Al final del año, la emoción llena los pueblos y aldeas. La gente se visita, charla, se ayuda y comparte alegrías y tristezas. Siempre que alguien tiene un evento o una ocasión especial, todo el vecindario se une para ayudar, tanto material como espiritualmente. Muchos barrios organizan fiestas de fin de año para que todos se reúnan, recuerden y compartan sus alegrías y tristezas del año, para comprender mejor las circunstancias de los demás. Gracias a esto, las relaciones se fortalecen, todos son más comprensivos y cariñosos, unidos como hermanos, lo que hace que los pueblos y aldeas sean animados y alegres. El espacio abierto, el aire fresco y los fuertes y afectuosos lazos vecinales se hacen aún más duraderos.

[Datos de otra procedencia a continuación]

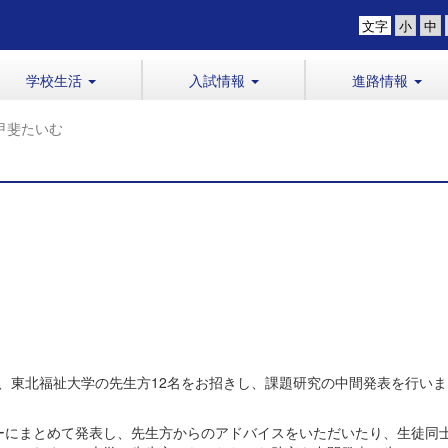
文字
学校生活
入試情報
進路情報
甲斐たいむ
学、東北福祉大学の先生方12名をお招きし、課題研究の中間発表を行いま
にまとめて発表し、先生方からのアドバイスをいただいたり、生徒同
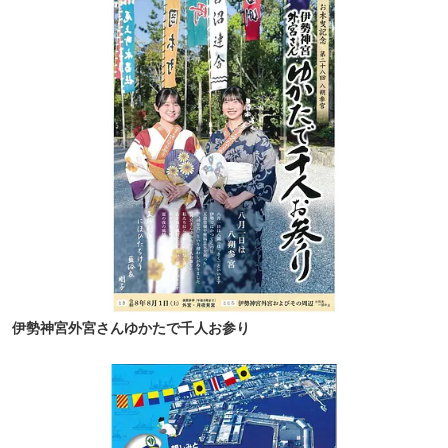
伊勢神宮外宮さんゆかたで千人お参り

Mi amada patria, un lugar de prados fragantes, campos verdes y dulces frutos. No importa quién sea, qué haga o dónde esté, mi corazón siempre añora mi tierra natal, mis raíces. Anhelo abrazar las escenas familiares de mi infancia, como los campos, las riberas o el susurro de los bambúes al viento. Ningún lugar es tan tranquilo y lleno de cariño como mi tierra natal. No importa cuánto cambie la vida, cuán ajetreada y agitada se vuelva, no importa cuánto se desarrolle la vida moderna, la calidez de la gente de mi pueblo, la camaradería de mi comunidad, la forma sencilla y honesta de comportarse, el amor por mi tierra natal y mi pueblo: estos valores culturales del campo siguen siendo aspectos hermosos que todos queremos preservar y cultivar. Y el final del año siempre es la época más cálida, fortaleciendo los lazos de conexión humana y el amor por mi tierra natal.